2020.11.11(1-p.325)

コツコツと貯めた石60個を一気に砕いてなおネロは来なかった。まちがえた、ネモは来なかった。これは日記だが最近はもうその日にその日を書くということがないのでいっそそれに開き直って翌日に見かけたツイートを引くけれど、友田さんがこう言っていた。

内輪受けが嫌いで、自分が書く文章やトークで絶対にやりたくないのですが、こないだからそもそも内輪受けってなんだろうとずっと考えていて、それは内輪にしかわからない話題のことではなく、他人にわかるように努力していないことなんだと気付いて腑に落ちた。
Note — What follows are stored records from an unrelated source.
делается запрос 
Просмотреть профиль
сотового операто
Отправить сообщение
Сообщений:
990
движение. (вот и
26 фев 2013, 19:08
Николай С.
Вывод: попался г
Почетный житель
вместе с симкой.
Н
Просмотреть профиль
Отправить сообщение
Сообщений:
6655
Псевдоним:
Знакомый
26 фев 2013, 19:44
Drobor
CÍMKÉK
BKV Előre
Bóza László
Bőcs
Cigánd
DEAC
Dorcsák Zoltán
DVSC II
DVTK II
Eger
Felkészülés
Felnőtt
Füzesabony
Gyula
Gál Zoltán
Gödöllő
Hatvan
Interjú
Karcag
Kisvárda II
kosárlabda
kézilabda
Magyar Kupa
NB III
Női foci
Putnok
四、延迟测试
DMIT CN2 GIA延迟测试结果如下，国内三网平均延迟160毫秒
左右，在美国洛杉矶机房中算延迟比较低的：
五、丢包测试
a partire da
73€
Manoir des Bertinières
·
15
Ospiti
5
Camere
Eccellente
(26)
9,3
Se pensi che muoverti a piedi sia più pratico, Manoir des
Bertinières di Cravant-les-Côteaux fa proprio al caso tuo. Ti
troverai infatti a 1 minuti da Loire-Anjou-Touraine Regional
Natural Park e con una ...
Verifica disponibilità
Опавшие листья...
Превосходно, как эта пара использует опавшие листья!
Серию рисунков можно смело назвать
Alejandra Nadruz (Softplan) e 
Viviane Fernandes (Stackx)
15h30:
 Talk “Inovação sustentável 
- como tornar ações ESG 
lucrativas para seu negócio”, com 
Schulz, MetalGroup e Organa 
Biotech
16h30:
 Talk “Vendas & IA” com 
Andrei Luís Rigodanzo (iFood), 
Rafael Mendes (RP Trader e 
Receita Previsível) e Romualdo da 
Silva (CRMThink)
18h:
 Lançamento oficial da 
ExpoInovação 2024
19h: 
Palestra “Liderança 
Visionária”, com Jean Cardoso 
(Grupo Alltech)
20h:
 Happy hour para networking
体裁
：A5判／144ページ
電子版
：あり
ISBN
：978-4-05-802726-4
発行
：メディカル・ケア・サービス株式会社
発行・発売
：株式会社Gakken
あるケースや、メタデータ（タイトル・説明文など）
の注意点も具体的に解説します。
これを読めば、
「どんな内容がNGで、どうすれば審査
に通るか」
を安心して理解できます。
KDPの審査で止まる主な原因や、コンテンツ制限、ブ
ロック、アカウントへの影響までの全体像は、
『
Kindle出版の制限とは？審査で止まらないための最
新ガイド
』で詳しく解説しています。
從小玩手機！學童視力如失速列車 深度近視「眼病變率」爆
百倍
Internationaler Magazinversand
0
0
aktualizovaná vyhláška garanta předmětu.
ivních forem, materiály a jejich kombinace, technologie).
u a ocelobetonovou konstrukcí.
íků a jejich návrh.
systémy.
つまり話題ではなく、話し方の問題だ。

http:// https://twitter.com/tomodaton/status/1326576232670978048?s=20

 本の話は僕は他人にわかるように意識せずとも開いていけるがたぶんそれは本というものの読み方が既に他人に開かれるような読み方だからだ。本と同じように僕はFGO が好きだが、こちらは他人にわかるように書くことができないでいる。ほかのソシャゲ狂いの文章を読んでもやはり内輪受けを感じることが多い。これはもしかしたらソシャゲというものがアプリを落としたユーザにだけ届けばいい、内輪に対して依存症的な快楽や射倖心を掻き立てることが大事だ、というような設計だからかもしれず、しかし、本もそう変わらない気もする。それでもやはりソシャゲの方が本よりも他人に開く可能性を感じづらいのは、ソシャゲは内に引き込むもので、本はどうしたって外へ漏れ出てしまうものだというところに正体がありそうだった。なんにせよ、どちらも僕には楽しいが、楽しく語れるのは本のようだった。

 

アーレントの活動・仕事・労働という区分を、人々をどれかのクラスに当てはめようとするゲームの設定だとして読むと見誤る。そうではなく、本来そのように区別できていたものが、渾然一体となっていることをこそ問題とするためにアーレンとはこの区分を持ち出した、というところが面白くて、『アーレントマルクス』は面白すぎてまるで既に読んだことのある本のように染み渡る。『失われたモノを求めて』においては仕事としてのモノの制作を取り返そうぜというようなことが書かれていてそれはとてもしくりきたし、僕もそういう気持ちで本などを作っているのだけど、そうした個人の規模での制作とは、工業化されすぎないことで仕事に留まり、労働にならずにすむための工夫なのかもしれないな、と思う。打って出る市場が大きすぎては労働になる。孤独でないと制作はできないが、孤立してしまっては仕事はできず労働になってしまう。孤立した労働に活動的な性格=コミュニケーションが付与されがちな世の中で、活動への通路は、孤独な制作からこそ切り開かれるべきだと僕は考えているようだった。ひらきすぎてはいけないし、自分で引き受けすぎてもいけないのだ。一人ぼっちでモノと接するような、そういう態度をもっと大事にしたいと思う。